I am unable to spawn a session on the science console this morning, regardless of the size of server requested. I wonder if it’s related to the job I ran on the XL image last night, which produced a large number of files. Here are the last few log messages before it failed:
2025-10-29T12:44:58Z [Warning] Setting volume ownership for c111cf2a-bbc6-41e8-b848-ffed59fb5efc/volumes/kubernetes.io~csi/pvc-cea232cf-699d-4b1d-bfc3-25b2533a4302/mount is taking longer than expected, consider using OnRootMismatch - https://kubernetes.io/docs/tasks/configure-pod-container/security-context/#configure-volume-permission-and-ownership-change-policy-for-pods
2025-10-29T12:45:58Z [Warning] Setting volume ownership for c111cf2a-bbc6-41e8-b848-ffed59fb5efc/volumes/kubernetes.io~csi/pvc-cea232cf-699d-4b1d-bfc3-25b2533a4302/mount, processed 182827 files.
2025-10-29T12:46:58Z [Warning] Setting volume ownership for c111cf2a-bbc6-41e8-b848-ffed59fb5efc/volumes/kubernetes.io~csi/pvc-cea232cf-699d-4b1d-bfc3-25b2533a4302/mount, processed 305511 files.
2025-10-29T12:47:58Z [Warning] Setting volume ownership for c111cf2a-bbc6-41e8-b848-ffed59fb5efc/volumes/kubernetes.io~csi/pvc-cea232cf-699d-4b1d-bfc3-25b2533a4302/mount, processed 429705 files.

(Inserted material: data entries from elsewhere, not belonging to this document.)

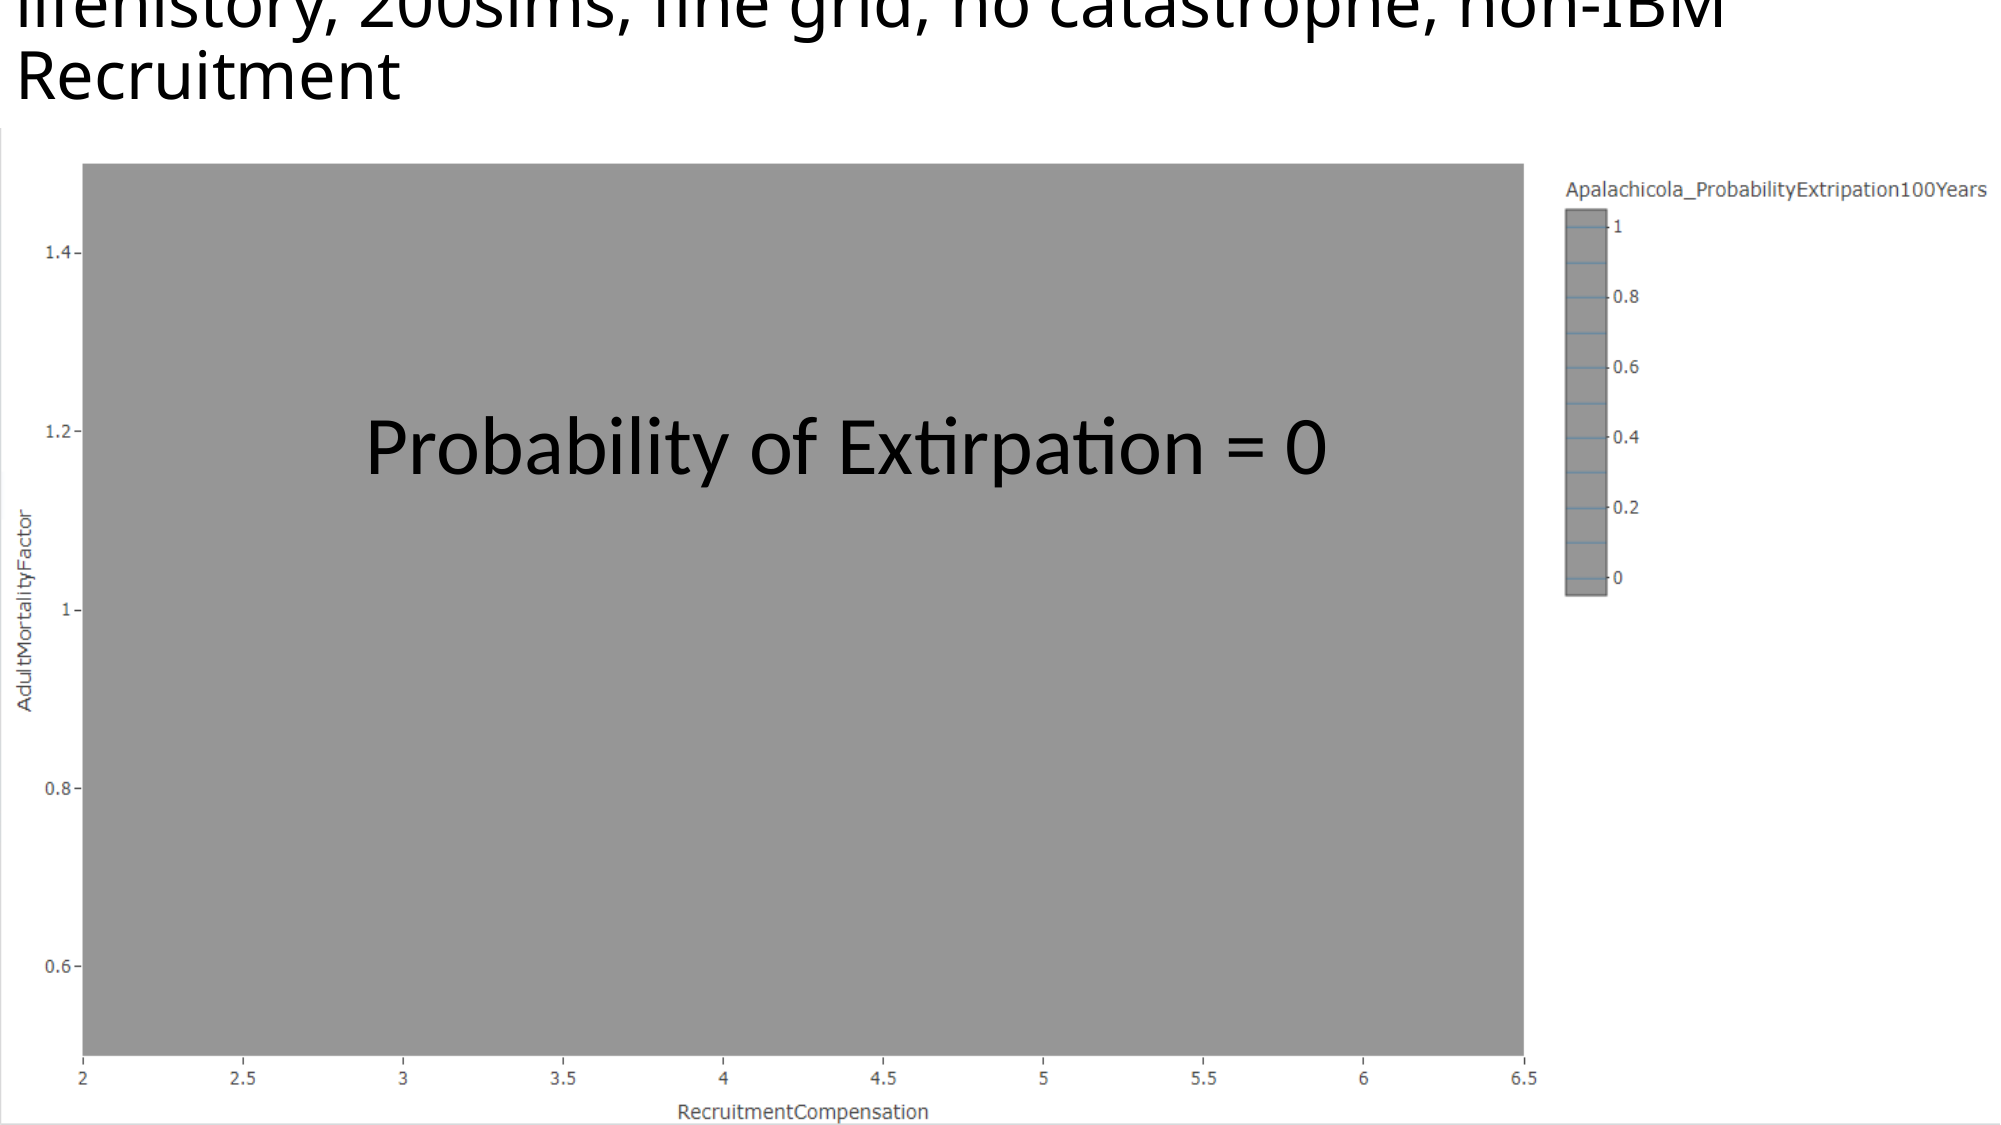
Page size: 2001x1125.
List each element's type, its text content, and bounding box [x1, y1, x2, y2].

title lifehistory, 200sims, fine grid, no catastrophe, non-IBM Recruitment [0, 3, 2000, 81]
picture [0, 128, 2000, 1125]
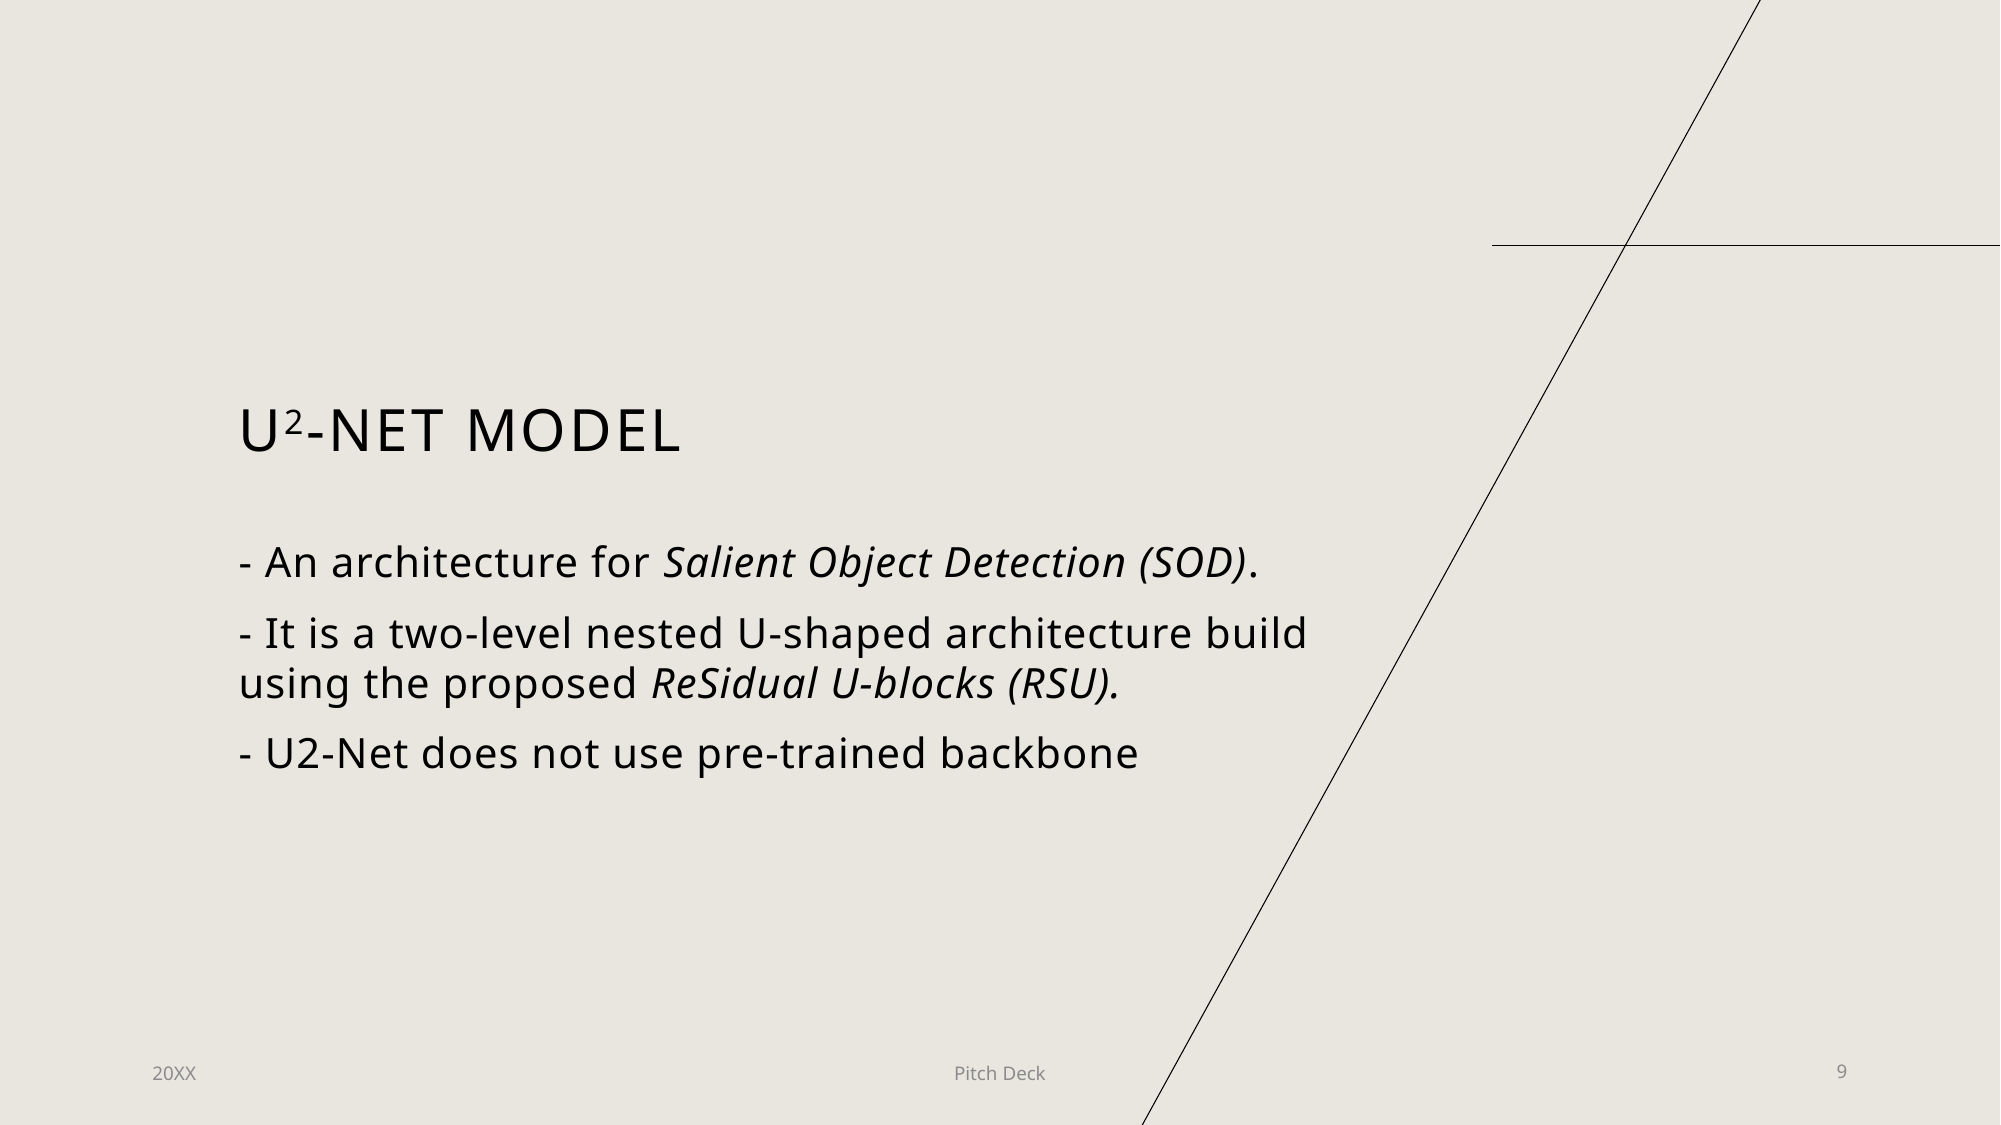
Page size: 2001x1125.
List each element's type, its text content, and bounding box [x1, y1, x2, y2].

title U2-net model [223, 274, 1062, 472]
list - An architecture for Salient Object Detection (SOD). - It is a two-level nested U-shaped architecture build using the proposed ReSidual U-blocks (RSU). - U2-Net does not use pre-trained backbone [223, 528, 1413, 779]
slide_number 20XX [137, 1042, 588, 1103]
slide_number 9 [1412, 1042, 1863, 1103]
footer Pitch Deck [857, 1042, 1143, 1103]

Can you give this another try? We’ve confirmed that others are able to start up instances. If you won’t lose anything by logging out and logging back in, do that. Otherwise, just try to start a session.
Trying to spawn a new one now after logging out and back in… seems to be hanging a bit after a processed 429494 files logging message, I’ll update as soon as it either succeeds or fails… and failed.
This may not be relevant to this issue, but just in case it is, one of the TIKE devs at STScI told me they had a similar problem before:
…caused by a database that keeps track of file changes for real-time collaboration, so it might be a different underlying issue than the one you’re having (just in case though: if you have a jupyter_ystore.db, clearing that solved our issue)
They’re in ~/projects/lcss_scratch/wavelets/ if I recall correctly. In there, there are some dozens of subdirectories that have the form s0001, and all the files are in those subdirectories.
I have tarball’ed the “~/projects/lcss_scratch” directory contents to “~/projects/lcss_scratch_backup_20251030_154138.tar.gz” which contained over 700,000 files. We have not implemented the fix for this yet but you should be able to open your session now. Let me know if you have any issues.
Thanks! I confirm that I can now open the session as normal. I promise to be more careful with file creation in the future
By the way, yesterday I read the discussion of Fornax Storage Resources in the documentation. Would this have been avoided if I were saving files to, e.g., shared storage? or would I have broken access for everyone? (or something in between?)
The shared-storage is a NFS mount and does not have fsGroup ownership issues (they handle permissions differently). But it would be much lower performance.
You definitely do not want to be writing a million files to the efs storage - don’t do that. We would like to understand what the usecase is, what you’re doing - the particular issue we’ve run into here an underlying storage driver in kubernetes behavior that is getting triggered. Maybe we can setup a call with you tomorrow or Monday?
Noted, thanks for the information. I have some time for a call on Monday, but in the meantime the use case is that I am running frequency transforms for every TESS light curve to build an experimental similarity search for light curves for MAST. 1.6 million light curves —> 1.6 million transforms, and I’m storing them in the same file hierarchy that the TESS light curves use in s3.